The official campaign period for the May 21 Tripartite Elections which started this week will surely be a frenzy of activity. But with all due respect, political parties and candidates have been campaigning for a long time.
In my view, the main narrative of the official campaign period is to try and sanitise the last 60 days as campaigning gets dirtier, nastier and stiffer with the polling day drawing closer. But with the political landscape already poisoned, to talk about elections being fair is a farce.
Malawi Electoral Commission (MEC) chairperson Justice Jane Ansah used the launch on March 19 to spell out MEC’s expectations from political parties and candidates, government ministries, departments and agencies (MDAs), traditional leaders, civil society organisations, the electorates and the media.

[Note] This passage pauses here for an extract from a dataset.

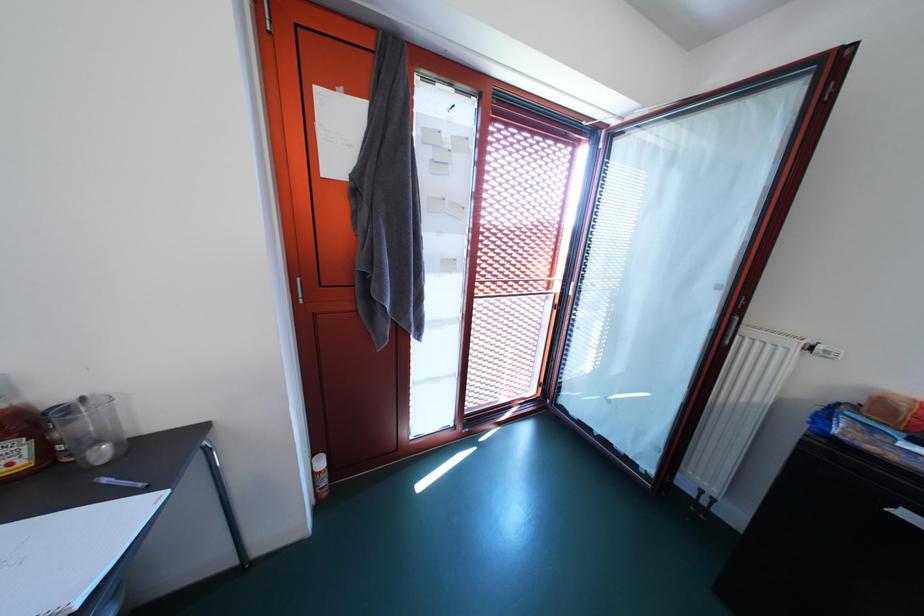
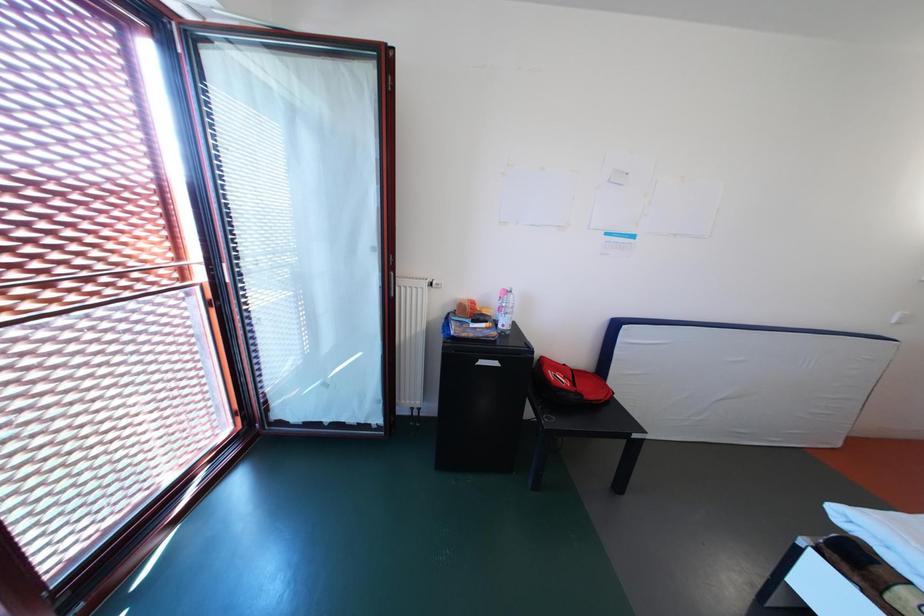
Question: The camera is either moving clockwise (left) or counter-clockwise (right) around the object. The first image is from the beginning of the video and the second image is from the end. Is the camera moving left or right when shooting the video?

The key message was that having signed the Code of Conduct for Political Parties and Candidates, parties and candidates should abide by it. That the campaign messages should be issue-based; that they should stick to the substance of their manifestos and not focus on castigations and hate speech. Ansah observed that sound manifestos articulate achievable programmes that will enhance the development of the country and improve people’s well-being. She reflected on the need for political parties to desist from hate speeches targeted at female candidates accorded an equal opportunity to campaign freely during this period without fear of intimidation and violence. She also noted that political parties and candidates should not abuse the youths by sponsoring them as instruments of violence, disrupting political rallies and doing other unpalatable things.

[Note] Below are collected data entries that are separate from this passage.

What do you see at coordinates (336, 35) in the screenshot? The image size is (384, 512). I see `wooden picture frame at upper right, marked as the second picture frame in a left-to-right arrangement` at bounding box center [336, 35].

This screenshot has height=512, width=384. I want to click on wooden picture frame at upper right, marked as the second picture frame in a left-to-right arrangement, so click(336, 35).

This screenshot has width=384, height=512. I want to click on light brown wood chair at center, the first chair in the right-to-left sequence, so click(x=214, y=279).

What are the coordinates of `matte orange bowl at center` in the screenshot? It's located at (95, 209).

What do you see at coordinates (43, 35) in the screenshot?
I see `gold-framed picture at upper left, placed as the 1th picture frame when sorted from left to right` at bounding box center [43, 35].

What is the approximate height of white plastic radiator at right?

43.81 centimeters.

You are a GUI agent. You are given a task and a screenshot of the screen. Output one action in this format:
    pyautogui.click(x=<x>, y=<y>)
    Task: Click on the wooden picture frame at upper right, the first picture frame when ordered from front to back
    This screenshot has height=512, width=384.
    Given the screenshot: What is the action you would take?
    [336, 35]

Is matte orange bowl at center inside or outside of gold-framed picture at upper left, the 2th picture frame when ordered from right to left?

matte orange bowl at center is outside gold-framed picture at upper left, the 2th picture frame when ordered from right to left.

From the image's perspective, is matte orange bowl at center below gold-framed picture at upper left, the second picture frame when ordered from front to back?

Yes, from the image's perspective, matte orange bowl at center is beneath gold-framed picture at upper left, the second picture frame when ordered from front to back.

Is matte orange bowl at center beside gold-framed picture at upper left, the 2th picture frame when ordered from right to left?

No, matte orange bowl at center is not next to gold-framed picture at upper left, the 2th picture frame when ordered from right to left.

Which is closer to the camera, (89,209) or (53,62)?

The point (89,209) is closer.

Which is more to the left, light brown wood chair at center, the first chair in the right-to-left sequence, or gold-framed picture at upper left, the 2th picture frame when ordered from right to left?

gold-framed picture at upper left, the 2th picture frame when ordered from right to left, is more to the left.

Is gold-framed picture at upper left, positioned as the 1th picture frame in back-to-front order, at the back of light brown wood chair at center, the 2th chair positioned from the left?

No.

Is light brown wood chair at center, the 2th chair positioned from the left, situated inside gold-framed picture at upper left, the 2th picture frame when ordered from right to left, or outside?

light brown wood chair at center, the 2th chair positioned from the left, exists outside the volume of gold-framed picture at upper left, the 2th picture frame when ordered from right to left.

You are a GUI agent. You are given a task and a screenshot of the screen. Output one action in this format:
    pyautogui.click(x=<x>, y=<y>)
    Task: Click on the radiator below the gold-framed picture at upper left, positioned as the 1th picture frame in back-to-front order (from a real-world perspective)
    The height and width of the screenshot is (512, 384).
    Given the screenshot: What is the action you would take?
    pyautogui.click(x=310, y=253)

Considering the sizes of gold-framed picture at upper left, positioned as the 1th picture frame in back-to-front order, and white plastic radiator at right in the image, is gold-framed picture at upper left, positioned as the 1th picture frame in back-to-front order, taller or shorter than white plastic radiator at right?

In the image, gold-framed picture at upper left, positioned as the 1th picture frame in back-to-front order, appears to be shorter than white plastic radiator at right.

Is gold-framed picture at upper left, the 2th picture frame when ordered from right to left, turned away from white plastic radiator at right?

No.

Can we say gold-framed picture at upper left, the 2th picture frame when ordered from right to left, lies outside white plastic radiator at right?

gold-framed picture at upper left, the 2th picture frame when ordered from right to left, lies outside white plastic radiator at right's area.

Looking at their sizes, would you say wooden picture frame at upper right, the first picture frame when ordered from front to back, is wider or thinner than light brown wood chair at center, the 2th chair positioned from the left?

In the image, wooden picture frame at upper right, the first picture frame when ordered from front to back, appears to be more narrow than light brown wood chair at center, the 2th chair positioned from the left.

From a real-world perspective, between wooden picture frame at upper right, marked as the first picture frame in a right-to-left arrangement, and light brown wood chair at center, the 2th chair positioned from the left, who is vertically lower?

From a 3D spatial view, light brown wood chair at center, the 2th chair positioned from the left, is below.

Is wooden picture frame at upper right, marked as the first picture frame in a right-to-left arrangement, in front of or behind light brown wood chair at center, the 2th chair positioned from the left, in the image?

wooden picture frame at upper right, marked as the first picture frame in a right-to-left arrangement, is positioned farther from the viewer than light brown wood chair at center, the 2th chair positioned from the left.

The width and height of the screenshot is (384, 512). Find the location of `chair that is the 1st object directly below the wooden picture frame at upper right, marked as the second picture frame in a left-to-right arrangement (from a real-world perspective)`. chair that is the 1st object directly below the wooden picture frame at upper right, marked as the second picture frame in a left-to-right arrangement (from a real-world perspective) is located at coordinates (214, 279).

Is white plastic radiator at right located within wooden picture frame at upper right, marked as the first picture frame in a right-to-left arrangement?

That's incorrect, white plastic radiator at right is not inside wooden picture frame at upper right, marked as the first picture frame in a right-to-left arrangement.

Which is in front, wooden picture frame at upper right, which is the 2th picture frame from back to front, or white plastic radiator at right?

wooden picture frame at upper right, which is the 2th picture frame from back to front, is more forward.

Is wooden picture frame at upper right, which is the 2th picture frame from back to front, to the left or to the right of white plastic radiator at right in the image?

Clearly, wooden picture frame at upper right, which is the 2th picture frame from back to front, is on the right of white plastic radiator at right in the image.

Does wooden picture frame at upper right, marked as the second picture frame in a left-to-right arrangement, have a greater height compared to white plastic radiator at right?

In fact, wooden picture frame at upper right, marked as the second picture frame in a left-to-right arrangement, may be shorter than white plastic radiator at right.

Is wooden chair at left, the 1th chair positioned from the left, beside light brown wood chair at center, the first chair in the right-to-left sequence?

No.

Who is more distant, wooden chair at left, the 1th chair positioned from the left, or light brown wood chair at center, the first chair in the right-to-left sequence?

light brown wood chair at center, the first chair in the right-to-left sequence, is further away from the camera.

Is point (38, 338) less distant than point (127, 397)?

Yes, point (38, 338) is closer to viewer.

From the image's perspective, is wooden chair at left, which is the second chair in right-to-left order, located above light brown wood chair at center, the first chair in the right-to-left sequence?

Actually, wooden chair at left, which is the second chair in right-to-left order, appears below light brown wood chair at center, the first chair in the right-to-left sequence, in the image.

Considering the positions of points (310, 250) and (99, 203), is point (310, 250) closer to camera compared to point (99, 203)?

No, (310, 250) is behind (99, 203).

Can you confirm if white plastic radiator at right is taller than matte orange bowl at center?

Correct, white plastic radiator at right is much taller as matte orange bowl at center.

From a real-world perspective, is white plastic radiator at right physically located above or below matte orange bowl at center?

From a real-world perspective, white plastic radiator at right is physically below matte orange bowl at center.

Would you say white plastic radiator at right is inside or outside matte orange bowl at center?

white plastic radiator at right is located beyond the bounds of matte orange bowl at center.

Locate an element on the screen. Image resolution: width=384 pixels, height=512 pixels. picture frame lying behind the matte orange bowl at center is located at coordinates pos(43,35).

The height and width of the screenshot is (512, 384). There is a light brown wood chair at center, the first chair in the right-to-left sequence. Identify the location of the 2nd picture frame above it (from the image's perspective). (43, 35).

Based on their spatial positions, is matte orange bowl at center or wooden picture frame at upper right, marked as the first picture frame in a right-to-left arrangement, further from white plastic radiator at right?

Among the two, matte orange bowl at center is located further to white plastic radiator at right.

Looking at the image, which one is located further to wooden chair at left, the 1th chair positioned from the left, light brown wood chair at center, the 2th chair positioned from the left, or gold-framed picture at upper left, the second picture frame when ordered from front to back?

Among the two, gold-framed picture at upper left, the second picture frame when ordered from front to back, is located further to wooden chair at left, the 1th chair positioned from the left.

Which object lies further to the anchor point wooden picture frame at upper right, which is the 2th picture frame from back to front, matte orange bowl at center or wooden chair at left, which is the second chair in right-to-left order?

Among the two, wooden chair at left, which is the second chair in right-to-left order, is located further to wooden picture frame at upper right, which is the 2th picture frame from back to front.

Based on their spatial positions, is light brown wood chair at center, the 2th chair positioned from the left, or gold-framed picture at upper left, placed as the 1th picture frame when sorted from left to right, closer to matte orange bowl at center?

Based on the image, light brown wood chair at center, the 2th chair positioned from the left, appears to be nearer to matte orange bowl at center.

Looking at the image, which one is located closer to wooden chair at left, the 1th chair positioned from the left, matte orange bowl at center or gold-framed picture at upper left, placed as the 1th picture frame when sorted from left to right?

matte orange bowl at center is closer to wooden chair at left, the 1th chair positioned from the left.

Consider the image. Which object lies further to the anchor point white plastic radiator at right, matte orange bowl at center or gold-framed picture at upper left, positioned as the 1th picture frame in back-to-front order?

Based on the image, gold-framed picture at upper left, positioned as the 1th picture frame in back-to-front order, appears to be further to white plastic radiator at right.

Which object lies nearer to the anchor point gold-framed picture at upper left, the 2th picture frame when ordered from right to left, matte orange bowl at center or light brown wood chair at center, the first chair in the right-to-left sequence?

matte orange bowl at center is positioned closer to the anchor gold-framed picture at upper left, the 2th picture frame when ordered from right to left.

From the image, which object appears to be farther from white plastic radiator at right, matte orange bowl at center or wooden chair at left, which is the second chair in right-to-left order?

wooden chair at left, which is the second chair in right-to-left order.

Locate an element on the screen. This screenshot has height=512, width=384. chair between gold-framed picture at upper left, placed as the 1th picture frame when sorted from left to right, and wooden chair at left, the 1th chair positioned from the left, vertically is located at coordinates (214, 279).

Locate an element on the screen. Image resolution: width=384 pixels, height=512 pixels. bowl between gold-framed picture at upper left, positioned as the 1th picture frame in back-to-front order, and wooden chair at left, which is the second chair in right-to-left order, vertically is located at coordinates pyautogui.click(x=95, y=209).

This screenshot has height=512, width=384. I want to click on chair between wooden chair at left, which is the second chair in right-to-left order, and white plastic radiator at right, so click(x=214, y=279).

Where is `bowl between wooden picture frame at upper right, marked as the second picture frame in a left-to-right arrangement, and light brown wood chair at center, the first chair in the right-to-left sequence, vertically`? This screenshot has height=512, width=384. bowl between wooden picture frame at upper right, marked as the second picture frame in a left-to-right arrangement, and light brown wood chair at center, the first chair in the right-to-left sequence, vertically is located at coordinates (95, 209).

Justice Ansah also spoke about the crucial role of the police and security institutions in maintaining peace during the campaign period; that stakeholders expect the Malawi Police Service to remain professional and neutral and treat all political players equally and ensure that those who commit electoral offences are swiftly brought to book, irrespective of whether they are from the ruling party. That no one should be spared.
She spoke about the role of the 120 civil society organisations accredited to provide civic and voter education.
The Commission expects the CSOs to work hand in hand with district commissioners who will have registers in which to record notifications for campaign meetings and venues which should reflect the legal requirement of first-come-first-served basis.
All this was perfectly in order. What was regrettable is that there was no mention of how atrocities and electoral violence committed before the official campaign period will be dealt with. The impression given is that MEC does not even have a record of such. The arson attacks on vehicles belonging to opposition leaders in Mangochi and other areas of the country, the hooliganism by some party cadets at the Parliament Building last year in Lilongwe, for example, all seemed to be water under the bridge.
The same Malawi Police Service and security institutions which have failed to arraign law breakers during the past year, are all of a sudden expected to be professional and neutral. How this will be done, I have no clue.
Talking about the media in general, Justice Ansah encouraged the media houses to continue being neutral players. I don’t know what neutrality she was talking about when the public broadcaster—Malawi Broadcasting Corporation (MBC)—has unashamedly been the most biased. There is no contestation that MBC has been a thorn in the flesh. The Commission should have condemned this.
The 30-minute messages from opposition parties MBC has promised to be airing during the next 60 days of the official campaign period cannot turn the public broadcaster into a neutral and a truly people centred broadcaster. It is a far cry from the true North we desire of a facility run on taxpayer’s money. The content in all MBC’s programmes needed to be revisited a long time ago to transform it from the poisoned chalice it is.